Taken together, this would seem to be something that could be called the ‘deep and special partnership’ that Theresa May has repeatedly spoken of but without giving concrete detail. It goes well beyond the Canada CETA both as regards trade and non-trade issues and is more promising than CETA for resolving the Irish border issue. The fly in the ointment for Brexiters, of course, is that the DCFTA model gives an ultimate, albeit arm’s length, role of arbitration to the ECJ, and a high degree of compliance with the EU acquis (and the more services sectors that get included, the higher the degree of compliance). Clearly the Brexit Ultras will immediately reject this model, therefore. But it is at least possible the UK government will be more pragmatic. Such a DCFTA would give many Brexiters a lot of what they want – including an end to free movement of people, an end to EU budget payments, and freedom to pursue an independent trade policy – whilst being far less economically damaging than CETA (let along no deal/WTO). In terms of ‘control’ and sovereignty, it is already clear from the phase 1 agreement on citizens’ rights that the ECJ red line will be crossed, and most likely it will also be for participation in the various agencies. In any case, as noted above, all international trade agreements entail compromises of sovereignty.

The reality is that if Britain is going to salvage anything from Brexit then the corner that May’s red lines have painted us into will have to be substantially breached. I speculated in my previous post that they seemed to have been drawn up entirely by Theresa May and her (pre-election) inner circle of advisers. Since then, I have been reading Tim Shipman’s fascinating book Fall Out (London: William Collins, 2017). In it he confirms this speculation, writing “it is extraordinary that these, the foundational decisions of Britain’s withdrawal strategy … were taken, in essence, by two people [May and Nick Timothy]. The cabinet certainly had no chance to debate them” (p.12). Extraordinary, indeed – and it would seem absurd, given all that has happened, since that they should be treated as sacrosanct, whatever the political difficulties of modifying or abandoning some of them. There are, after all, political difficulties in all scenarios.
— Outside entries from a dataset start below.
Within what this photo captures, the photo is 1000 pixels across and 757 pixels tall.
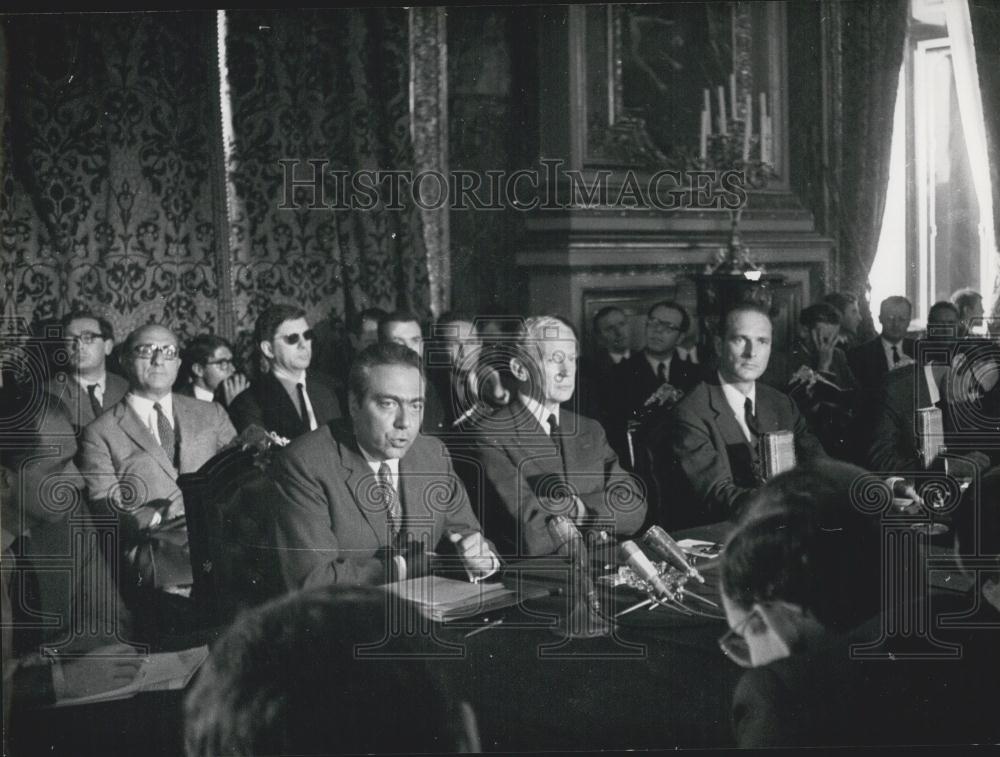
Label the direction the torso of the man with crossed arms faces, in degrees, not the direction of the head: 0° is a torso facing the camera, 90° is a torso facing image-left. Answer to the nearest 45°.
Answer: approximately 315°

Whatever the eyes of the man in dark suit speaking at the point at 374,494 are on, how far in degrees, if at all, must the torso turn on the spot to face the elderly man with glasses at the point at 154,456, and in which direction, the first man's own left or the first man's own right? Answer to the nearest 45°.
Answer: approximately 135° to the first man's own right
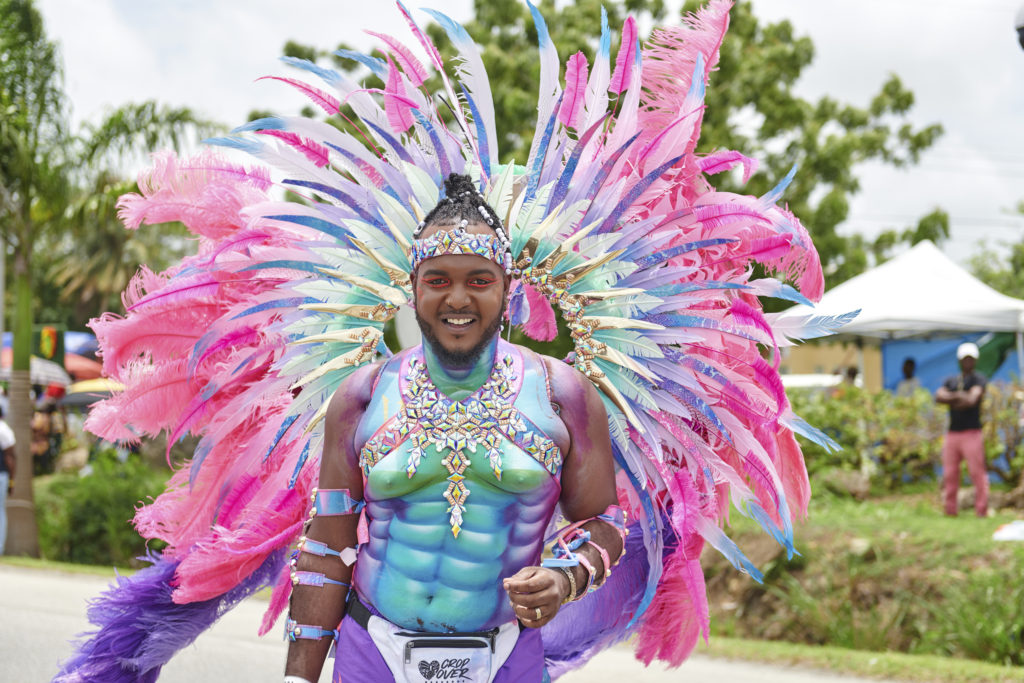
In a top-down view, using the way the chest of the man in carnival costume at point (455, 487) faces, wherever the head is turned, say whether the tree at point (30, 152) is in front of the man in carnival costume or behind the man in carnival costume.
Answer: behind

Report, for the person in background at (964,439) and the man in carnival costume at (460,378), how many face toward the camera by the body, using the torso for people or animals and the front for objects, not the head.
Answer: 2

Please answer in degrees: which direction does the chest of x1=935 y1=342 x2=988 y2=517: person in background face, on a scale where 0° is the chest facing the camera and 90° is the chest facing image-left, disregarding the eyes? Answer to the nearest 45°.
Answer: approximately 0°

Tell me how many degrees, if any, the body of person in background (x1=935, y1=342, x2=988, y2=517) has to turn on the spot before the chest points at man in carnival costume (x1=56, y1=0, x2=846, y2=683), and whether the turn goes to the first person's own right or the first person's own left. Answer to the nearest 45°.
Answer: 0° — they already face them

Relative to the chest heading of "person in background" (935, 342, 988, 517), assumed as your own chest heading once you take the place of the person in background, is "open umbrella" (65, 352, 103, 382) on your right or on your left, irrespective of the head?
on your right

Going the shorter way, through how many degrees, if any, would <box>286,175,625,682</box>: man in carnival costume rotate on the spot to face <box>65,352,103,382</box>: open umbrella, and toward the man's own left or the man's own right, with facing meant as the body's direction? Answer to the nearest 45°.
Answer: approximately 180°
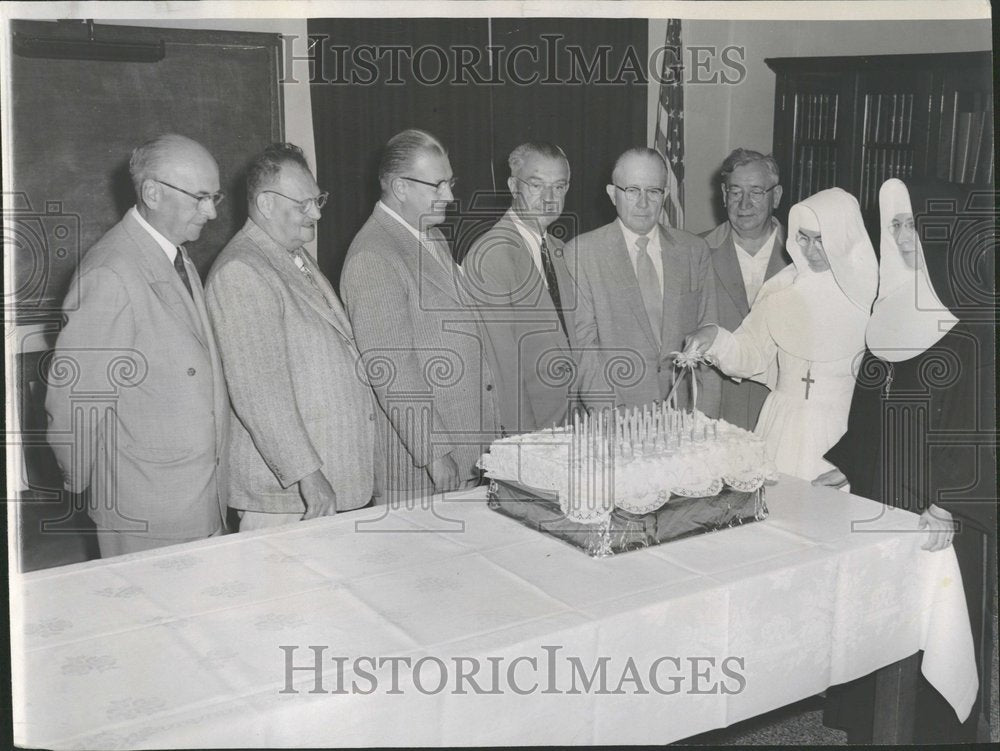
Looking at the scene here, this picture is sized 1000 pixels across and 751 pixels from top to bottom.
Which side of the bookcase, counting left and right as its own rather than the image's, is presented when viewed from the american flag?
right

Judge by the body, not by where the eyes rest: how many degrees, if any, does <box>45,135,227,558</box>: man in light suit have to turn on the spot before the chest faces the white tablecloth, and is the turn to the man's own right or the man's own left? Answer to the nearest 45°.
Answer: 0° — they already face it

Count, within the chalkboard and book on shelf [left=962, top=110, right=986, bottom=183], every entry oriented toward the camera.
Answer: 2

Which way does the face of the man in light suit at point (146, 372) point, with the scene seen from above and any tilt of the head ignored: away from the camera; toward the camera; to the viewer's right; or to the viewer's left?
to the viewer's right

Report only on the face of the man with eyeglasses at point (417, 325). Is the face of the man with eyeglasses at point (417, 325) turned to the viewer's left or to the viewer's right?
to the viewer's right

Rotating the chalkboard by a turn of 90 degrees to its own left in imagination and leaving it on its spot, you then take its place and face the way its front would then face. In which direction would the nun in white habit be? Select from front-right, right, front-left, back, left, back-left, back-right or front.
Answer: front
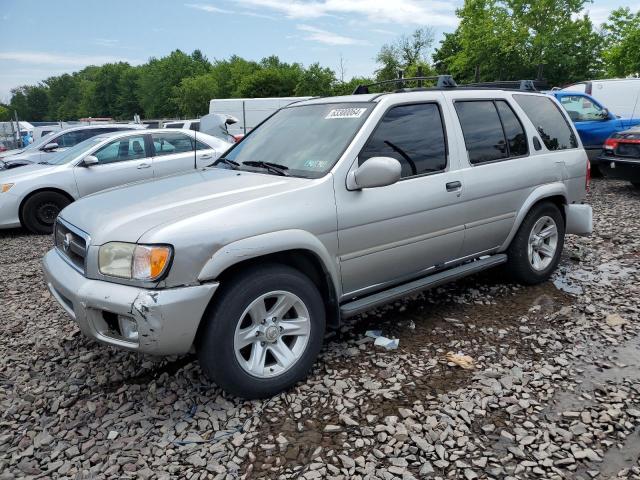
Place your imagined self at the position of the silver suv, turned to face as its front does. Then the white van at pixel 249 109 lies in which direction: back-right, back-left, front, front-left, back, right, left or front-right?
back-right

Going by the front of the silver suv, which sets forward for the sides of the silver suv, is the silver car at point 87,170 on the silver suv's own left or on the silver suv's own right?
on the silver suv's own right

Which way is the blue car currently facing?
to the viewer's right

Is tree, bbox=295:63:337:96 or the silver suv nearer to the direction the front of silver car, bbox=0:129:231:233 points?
the silver suv

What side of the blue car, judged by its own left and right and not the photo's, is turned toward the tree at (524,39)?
left

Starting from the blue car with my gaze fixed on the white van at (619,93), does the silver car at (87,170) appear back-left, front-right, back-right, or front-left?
back-left

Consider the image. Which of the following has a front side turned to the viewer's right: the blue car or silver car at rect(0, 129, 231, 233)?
the blue car

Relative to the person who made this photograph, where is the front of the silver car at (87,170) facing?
facing the viewer and to the left of the viewer

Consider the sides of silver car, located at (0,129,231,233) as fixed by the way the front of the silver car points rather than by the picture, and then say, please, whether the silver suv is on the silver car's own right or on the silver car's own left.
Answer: on the silver car's own left

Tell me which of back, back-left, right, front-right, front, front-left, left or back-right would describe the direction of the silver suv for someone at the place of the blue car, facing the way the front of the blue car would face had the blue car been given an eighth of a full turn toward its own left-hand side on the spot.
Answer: back-right

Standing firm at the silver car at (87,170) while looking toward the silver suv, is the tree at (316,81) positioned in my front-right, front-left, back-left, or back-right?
back-left
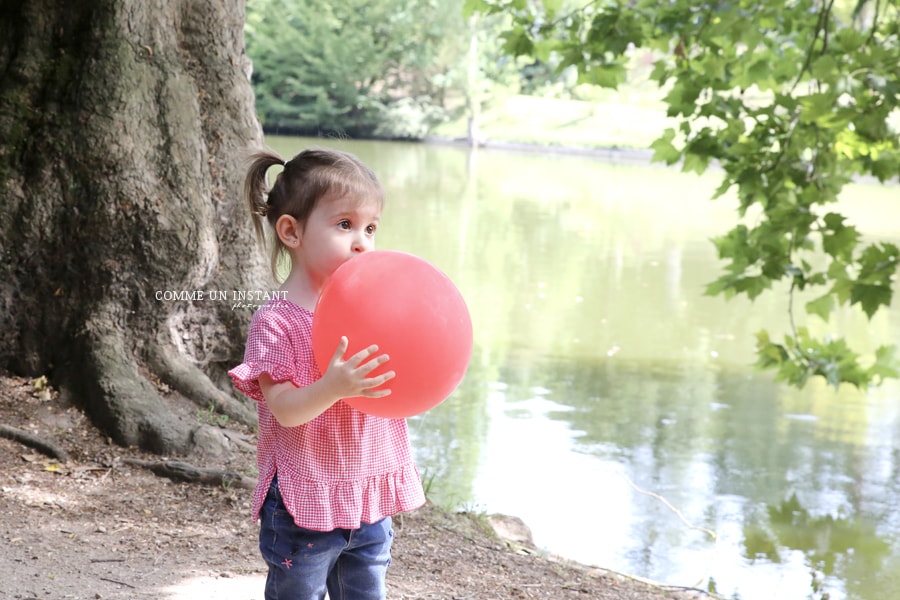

Of course this is not just about Britain. As Duff explains, a DCFTA would also require some degree of compromise on the EU side and would not automatically be available to the UK. Still, he regards it as worth exploring as “the least bad choice”. If by that he means, as compared with, in order, EU membership and EFTA membership then I think I agree. At the very least it is a model which deserves to be more widely discussed and considered than it has been; doing so will certainly be more worthwhile than wasting time with fantasies such as TPP.